The perceived security of some major entities may fail if tested, quite recently NASA's security was challenged and found to lack some bolts! On February 23, a 26 year old Texas developer was charged of hacking into NASA's networks. The federal court is charging him of wire fraud and computer hacking! He is accepting all charges. Apparently this was not the only cybercrime this individual was up to. In fact, he is also charged of manipulating Digital River's SWReg systems as to credit his account to an approximate amount of $275,000 over a period of one year. SWReg pays independent software developer royalties to their submitted code.
The NASA incident occurred once where he managed to get access to two servers at the flight center in Greenbelt, Maryland. The hacked servers gathered data sent from satellites so that the scientific community could retrieve oceanographic data against a paid membership. The cybercriminal did not gain any financial income from this attack but has caused NASA approximately $43, 000 to fix the damage and caused a long down time for the 3,300 paid members of NASA. Such a criminal faces a potential maximum penalty of 20 years in prison on the wire fraud and 10 year on the computer hacking charge!
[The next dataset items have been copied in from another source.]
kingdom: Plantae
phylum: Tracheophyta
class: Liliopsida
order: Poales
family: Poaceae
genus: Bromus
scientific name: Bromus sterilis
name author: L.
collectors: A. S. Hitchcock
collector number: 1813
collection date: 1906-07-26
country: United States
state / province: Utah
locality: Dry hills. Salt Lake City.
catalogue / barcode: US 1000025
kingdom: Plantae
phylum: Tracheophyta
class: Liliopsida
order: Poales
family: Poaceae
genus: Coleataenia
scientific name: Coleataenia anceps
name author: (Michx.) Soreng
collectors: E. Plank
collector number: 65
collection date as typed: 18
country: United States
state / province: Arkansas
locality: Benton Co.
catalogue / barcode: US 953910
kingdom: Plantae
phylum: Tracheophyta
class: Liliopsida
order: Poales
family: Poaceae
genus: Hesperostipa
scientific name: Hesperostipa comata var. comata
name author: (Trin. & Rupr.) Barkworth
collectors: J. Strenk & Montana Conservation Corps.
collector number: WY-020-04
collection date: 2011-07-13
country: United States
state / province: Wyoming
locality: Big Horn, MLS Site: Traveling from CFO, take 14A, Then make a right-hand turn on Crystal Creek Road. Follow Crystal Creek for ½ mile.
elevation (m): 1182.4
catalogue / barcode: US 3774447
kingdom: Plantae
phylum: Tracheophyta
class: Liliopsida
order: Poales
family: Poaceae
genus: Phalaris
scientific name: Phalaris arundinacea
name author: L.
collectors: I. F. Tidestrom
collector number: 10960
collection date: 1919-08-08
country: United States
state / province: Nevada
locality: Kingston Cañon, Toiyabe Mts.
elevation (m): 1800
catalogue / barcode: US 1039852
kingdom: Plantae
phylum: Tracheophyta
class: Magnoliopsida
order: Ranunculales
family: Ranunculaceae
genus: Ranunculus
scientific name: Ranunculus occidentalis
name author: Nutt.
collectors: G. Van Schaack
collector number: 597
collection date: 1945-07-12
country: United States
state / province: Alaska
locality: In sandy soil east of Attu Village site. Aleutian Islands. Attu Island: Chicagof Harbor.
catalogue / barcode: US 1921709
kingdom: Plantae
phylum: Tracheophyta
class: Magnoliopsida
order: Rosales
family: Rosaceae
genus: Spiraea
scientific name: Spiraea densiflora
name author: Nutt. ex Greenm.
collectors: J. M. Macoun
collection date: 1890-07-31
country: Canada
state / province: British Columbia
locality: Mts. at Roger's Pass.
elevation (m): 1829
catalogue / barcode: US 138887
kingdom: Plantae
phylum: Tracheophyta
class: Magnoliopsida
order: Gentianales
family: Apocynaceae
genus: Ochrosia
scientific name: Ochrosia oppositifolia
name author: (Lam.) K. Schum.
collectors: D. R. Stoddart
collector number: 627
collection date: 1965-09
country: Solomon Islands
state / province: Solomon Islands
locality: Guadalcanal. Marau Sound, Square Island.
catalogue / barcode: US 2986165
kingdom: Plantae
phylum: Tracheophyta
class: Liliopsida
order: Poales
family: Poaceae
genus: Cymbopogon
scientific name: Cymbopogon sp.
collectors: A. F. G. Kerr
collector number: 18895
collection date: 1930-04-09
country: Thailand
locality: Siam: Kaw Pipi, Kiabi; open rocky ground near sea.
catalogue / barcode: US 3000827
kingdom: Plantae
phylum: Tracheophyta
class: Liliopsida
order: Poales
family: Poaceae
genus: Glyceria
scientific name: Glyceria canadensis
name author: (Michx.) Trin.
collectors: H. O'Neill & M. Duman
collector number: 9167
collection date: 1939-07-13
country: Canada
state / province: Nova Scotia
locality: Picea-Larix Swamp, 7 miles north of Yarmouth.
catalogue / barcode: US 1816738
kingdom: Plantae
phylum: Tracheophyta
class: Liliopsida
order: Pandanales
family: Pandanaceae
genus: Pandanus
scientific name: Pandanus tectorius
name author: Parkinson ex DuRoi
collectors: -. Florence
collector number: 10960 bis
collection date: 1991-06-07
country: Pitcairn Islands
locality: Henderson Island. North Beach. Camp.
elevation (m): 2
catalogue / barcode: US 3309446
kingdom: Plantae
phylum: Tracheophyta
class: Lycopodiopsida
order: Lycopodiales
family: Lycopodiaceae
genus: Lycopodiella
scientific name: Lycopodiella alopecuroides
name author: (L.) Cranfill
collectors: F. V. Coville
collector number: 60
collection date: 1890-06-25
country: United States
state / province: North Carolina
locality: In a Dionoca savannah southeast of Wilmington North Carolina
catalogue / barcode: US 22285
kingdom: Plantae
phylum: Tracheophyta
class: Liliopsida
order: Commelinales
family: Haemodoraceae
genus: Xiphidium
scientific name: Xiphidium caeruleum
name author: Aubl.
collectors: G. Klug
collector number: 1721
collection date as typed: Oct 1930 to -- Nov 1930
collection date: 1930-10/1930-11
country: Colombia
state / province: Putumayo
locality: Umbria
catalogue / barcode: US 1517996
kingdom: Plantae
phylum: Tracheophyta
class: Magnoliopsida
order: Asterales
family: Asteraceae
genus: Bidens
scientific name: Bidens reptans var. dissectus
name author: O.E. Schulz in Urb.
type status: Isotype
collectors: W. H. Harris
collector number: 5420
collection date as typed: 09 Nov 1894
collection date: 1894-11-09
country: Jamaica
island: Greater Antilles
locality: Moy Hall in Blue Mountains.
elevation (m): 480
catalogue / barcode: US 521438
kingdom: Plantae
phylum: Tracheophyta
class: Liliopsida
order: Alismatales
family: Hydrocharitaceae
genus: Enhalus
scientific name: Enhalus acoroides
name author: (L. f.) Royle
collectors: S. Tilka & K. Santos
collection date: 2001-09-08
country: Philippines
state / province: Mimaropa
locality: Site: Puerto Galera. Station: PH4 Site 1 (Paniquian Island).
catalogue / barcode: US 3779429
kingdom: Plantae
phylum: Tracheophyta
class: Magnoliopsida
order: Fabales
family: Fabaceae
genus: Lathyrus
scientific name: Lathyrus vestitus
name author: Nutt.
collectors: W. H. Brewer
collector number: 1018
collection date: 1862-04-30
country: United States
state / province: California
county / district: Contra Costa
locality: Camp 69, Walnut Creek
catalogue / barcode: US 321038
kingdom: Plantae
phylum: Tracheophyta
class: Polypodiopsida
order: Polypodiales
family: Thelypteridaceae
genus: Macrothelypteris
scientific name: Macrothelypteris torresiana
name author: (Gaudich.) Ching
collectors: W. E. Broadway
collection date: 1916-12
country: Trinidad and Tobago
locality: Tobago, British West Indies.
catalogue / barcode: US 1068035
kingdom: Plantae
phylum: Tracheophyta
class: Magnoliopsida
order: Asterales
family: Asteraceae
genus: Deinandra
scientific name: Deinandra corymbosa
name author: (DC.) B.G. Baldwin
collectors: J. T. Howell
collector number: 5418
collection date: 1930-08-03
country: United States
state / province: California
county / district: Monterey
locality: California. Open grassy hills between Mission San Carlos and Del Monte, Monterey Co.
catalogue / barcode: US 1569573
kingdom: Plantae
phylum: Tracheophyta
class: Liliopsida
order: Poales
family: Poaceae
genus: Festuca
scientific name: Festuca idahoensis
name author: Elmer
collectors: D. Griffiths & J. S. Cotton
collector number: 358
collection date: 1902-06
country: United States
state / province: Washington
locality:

According to official reports there was an increase of 23% of cybercrime in 2009 than the previous year where the estimated dollar loss from such activity reached about $569 million. Mainly, there are two lessons to be learned here, first is that cybercrime activity will continue to increase and will get more effective, and secondly we are seeing more big entities with supposedly secure infrastructures being hacked! Are the major entities lacking security controls or cyber criminals are becoming even better? I reckon that IT systems are rarely driven by security features or controls in their development phases which may allow certain weaknesses to be present and later exploited by cyber criminals.